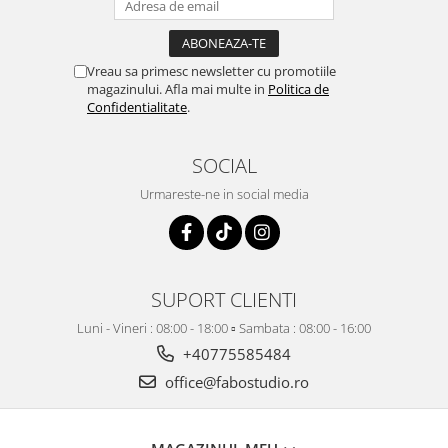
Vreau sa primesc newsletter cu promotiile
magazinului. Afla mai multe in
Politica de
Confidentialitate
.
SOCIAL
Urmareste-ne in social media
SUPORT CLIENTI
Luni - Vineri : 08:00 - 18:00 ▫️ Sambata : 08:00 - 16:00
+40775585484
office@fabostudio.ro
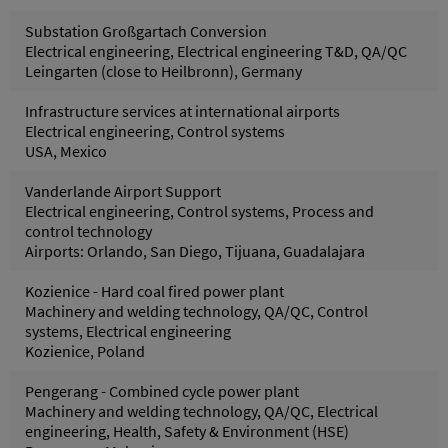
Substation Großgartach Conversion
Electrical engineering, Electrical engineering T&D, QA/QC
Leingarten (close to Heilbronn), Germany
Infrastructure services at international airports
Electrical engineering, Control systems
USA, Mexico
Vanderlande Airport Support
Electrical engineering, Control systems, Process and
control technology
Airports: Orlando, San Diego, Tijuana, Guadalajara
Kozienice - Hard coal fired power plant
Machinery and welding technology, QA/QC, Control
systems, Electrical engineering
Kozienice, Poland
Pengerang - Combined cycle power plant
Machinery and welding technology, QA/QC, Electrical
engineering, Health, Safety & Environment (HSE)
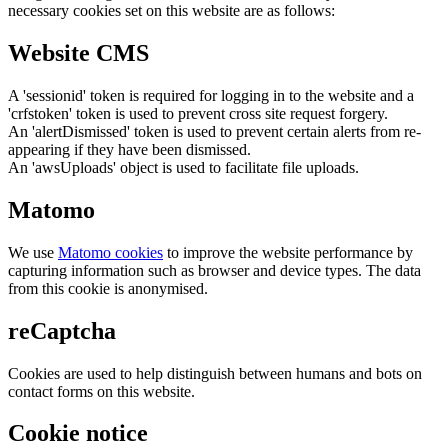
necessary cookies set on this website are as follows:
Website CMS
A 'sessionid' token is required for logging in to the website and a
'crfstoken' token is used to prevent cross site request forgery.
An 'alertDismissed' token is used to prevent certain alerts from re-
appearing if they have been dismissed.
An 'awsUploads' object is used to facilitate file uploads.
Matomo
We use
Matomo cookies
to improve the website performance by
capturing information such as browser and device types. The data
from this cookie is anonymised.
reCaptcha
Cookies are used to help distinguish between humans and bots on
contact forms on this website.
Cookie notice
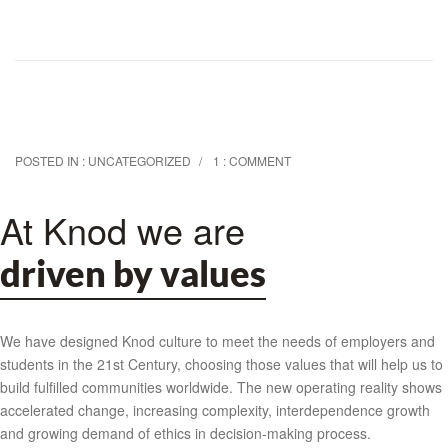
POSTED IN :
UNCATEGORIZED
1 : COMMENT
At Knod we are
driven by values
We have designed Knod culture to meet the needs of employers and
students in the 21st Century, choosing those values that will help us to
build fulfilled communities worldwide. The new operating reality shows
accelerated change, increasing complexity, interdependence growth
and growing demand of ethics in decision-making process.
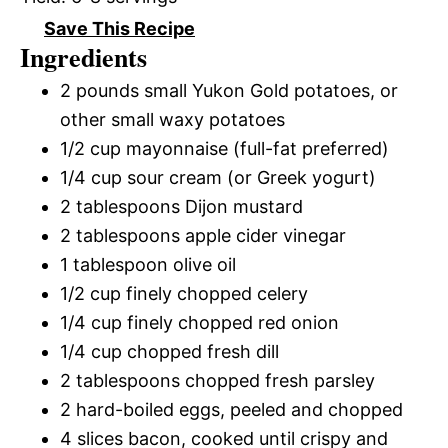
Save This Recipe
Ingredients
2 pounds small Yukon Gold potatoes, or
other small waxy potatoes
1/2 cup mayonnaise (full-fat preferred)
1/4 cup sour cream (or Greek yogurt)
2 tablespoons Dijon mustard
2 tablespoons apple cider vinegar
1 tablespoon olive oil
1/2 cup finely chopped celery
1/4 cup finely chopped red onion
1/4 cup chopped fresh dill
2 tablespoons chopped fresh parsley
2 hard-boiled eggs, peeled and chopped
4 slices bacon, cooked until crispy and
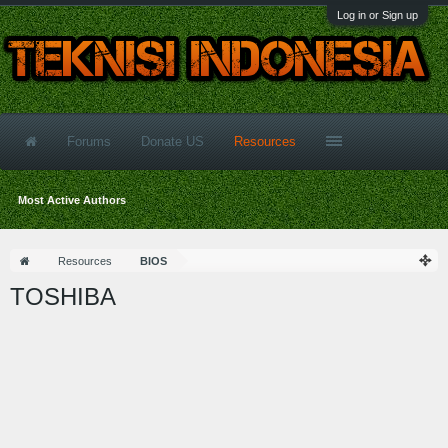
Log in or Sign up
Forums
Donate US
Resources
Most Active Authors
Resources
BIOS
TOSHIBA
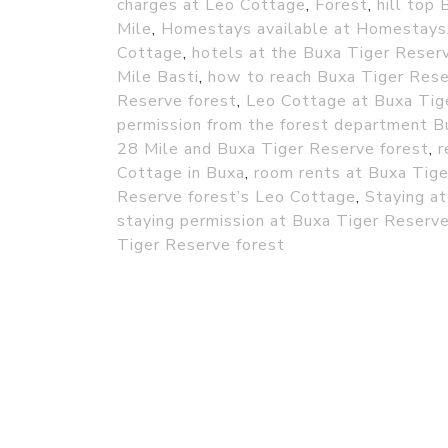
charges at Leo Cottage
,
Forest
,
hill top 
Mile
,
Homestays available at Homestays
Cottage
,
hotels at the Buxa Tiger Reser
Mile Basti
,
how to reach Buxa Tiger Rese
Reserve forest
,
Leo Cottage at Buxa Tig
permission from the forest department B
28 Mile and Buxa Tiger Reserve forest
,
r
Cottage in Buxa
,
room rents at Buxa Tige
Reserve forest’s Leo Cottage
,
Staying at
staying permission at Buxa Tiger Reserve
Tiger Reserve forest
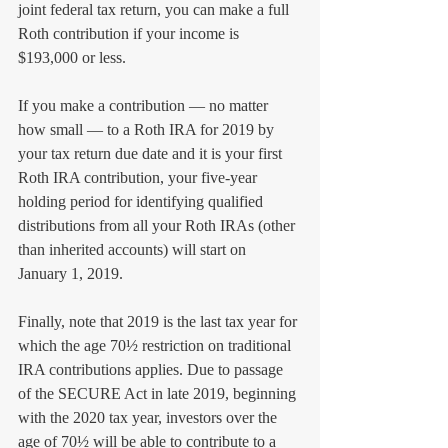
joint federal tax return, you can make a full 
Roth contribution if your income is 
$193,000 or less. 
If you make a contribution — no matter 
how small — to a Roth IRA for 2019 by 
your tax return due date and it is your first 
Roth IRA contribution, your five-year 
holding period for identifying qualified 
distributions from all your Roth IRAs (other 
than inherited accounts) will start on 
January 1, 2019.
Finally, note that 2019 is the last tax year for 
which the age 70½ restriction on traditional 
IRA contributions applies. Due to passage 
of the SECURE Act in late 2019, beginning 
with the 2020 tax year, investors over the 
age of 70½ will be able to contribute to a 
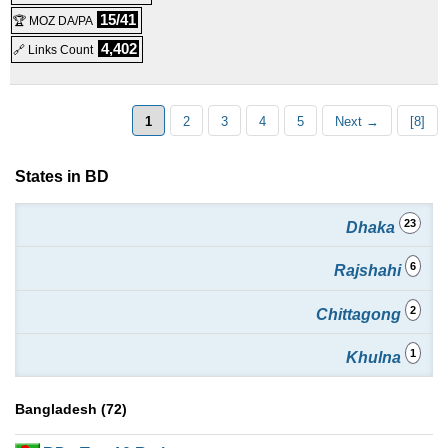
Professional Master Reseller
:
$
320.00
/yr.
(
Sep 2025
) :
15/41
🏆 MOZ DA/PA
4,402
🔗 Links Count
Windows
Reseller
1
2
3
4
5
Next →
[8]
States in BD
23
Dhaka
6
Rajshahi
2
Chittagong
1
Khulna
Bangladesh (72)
^^^^^^^^^^^^^^^^
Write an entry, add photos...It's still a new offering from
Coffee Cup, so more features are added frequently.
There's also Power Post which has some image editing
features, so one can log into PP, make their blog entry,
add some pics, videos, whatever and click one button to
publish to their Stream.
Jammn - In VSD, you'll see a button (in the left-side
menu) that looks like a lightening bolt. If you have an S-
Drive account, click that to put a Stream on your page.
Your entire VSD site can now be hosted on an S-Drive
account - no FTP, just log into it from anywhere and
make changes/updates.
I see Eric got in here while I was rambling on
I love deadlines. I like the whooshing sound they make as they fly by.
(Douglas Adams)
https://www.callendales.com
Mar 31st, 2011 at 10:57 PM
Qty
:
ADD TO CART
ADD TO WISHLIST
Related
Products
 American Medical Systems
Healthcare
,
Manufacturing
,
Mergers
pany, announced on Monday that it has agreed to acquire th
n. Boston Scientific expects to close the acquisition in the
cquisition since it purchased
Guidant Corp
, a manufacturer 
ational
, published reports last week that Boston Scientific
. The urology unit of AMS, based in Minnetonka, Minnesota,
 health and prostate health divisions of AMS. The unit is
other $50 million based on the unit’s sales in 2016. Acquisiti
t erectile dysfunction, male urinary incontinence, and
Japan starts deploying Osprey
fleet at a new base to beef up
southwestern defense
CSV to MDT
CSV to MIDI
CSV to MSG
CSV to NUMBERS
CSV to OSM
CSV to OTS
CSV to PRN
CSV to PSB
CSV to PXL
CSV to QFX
^^^^^^^^^^^^^^^^
Copy the records word for word, from the line containing "Write an entry, add" to the line containing "make changes/updates.", including both of those lines.

Write an entry, add photos...It's still a new offering from
Coffee Cup, so more features are added frequently.
There's also Power Post which has some image editing
features, so one can log into PP, make their blog entry,
add some pics, videos, whatever and click one button to
publish to their Stream.
Jammn - In VSD, you'll see a button (in the left-side
menu) that looks like a lightening bolt. If you have an S-
Drive account, click that to put a Stream on your page.
Your entire VSD site can now be hosted on an S-Drive
account - no FTP, just log into it from anywhere and
make changes/updates.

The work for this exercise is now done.